▶ [APPLY WHAT YOU READ]:
1 - From the Lakers text, copy the passage starting with "After the Lakers" and going on through "franchise scoring leader.".
2 - Render this sentence from the Lakers text in Spanish: "The Lakers finished the regular season as the Pacific Division champion, compiling a 57–25 record."
3 - According to the Lakers text, which team did Los Angeles sweep in the Western Conference Semifinals?

▶ [TEXT EXCERPT]:
Start of Block

After the Lakers won the Finals in the preceding year, the team management wasted no time in making changes to the roster. Their most notable offseason player change was when Trevor Ariza departed to the Houston Rockets and was replaced by free agent Ron Artest. Longtime assistant coach and former head coach Kurt Rambis left the organization to pursue a head coaching opportunity with the Minnesota Timberwolves. The Lakers finished the regular season as the Pacific Division champion, compiling a 57–25 record. On February 1, Kobe Bryant moved past Jerry West into 14th place on the NBA's career scoring list. He also surpassed West to become the Lakers franchise scoring leader.

As the No. 1 seed in the Western Conference, they eliminated the No. 8 seeded Oklahoma City Thunder in six games during the Western Conference First Round Playoffs, with the final game ending when Kobe Bryant missed a jumper but Pau Gasol grabbed the offensive rebound and made a layup to clinch the win. Then in the Western Conference Semifinals, Los Angeles swept the Utah Jazz in four games, earning their right to play in their third straight Western Conference Final. In the Western Conference Finals against the Phoenix Suns, the Lakers won both of their first two games at home, but proceeded to lose the next two in Phoenix both by 9 points. In Game 5, Ron Artest made an off balance layup to beat the buzzer off a Kobe Bryant miss to give the Lakers the victory. The Lakers then proceeded to beat the Suns on their home floor in Game 6 led by Kobe Bryant's 37 points. The Game 6 victory gave the Lakers their 31st NBA Finals appearance in franchise history. The team also earned their third straight consecutive appearance in the Finals, with the last team to achieve such a feat being the 2000-2002 Los Angeles Lakers themselves.

Game summaries

All times are in Eastern Daylight Time (UTC−4).  If the venue is located in a different time zone, the local time is also given.

End of Block

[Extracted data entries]
Start of Block

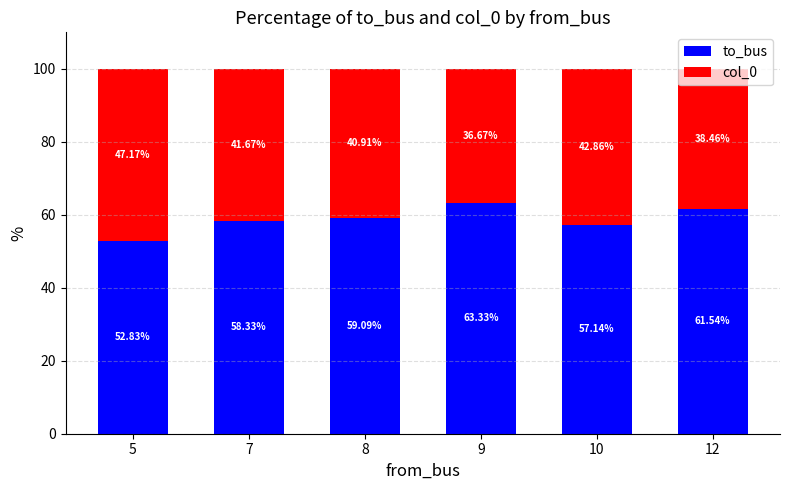

List the labels in order of to_bus value, smallest first.

5, 10, 7, 8, 12, 9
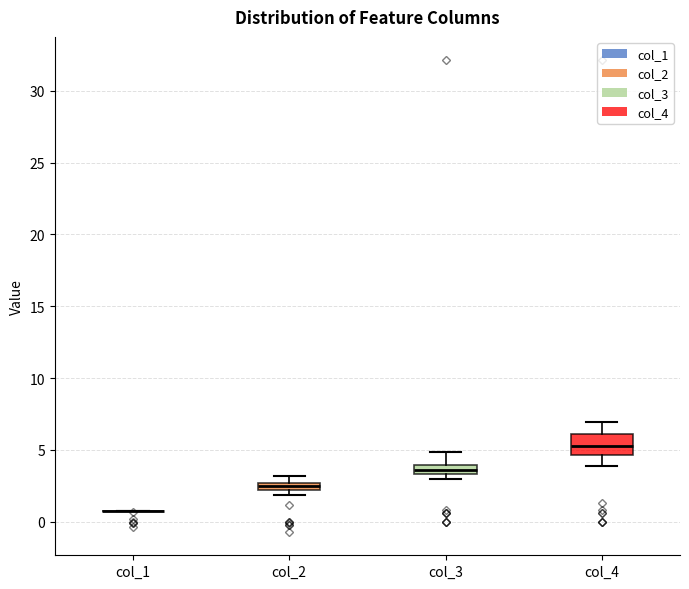

Where is the lower edge of the box for col_2 on the y-axis? The values are not printed on the chart, so give them approximately, as read against the axis.

2.0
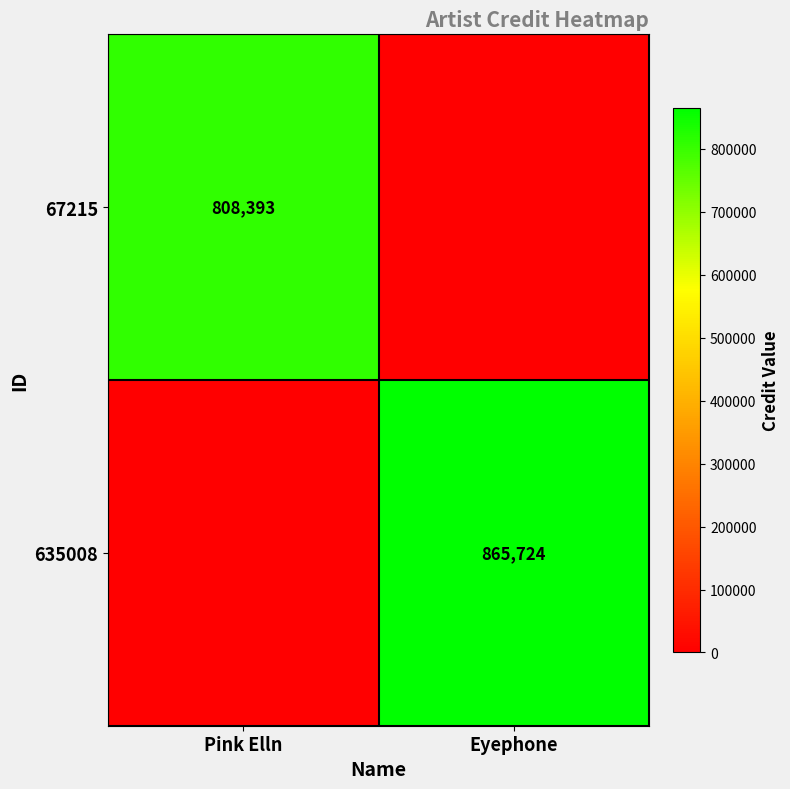

True or false: 635008 has a value of 865724 at Eyephone.

True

End of Block

▶ [EXPECTED OUTPUTS]:
1 -
After the Lakers won the Finals in the preceding year, the team management wasted no time in making changes to the roster. Their most notable offseason player change was when Trevor Ariza departed to the Houston Rockets and was replaced by free agent Ron Artest. Longtime assistant coach and former head coach Kurt Rambis left the organization to pursue a head coaching opportunity with the Minnesota Timberwolves. The Lakers finished the regular season as the Pacific Division champion, compiling a 57–25 record. On February 1, Kobe Bryant moved past Jerry West into 14th place on the NBA's career scoring list. He also surpassed West to become the Lakers franchise scoring leader.

2 - Los Lakers terminaron la temporada regular como campeones de la División del Pacífico, con un récord de 57–25.

3 - The Utah Jazz.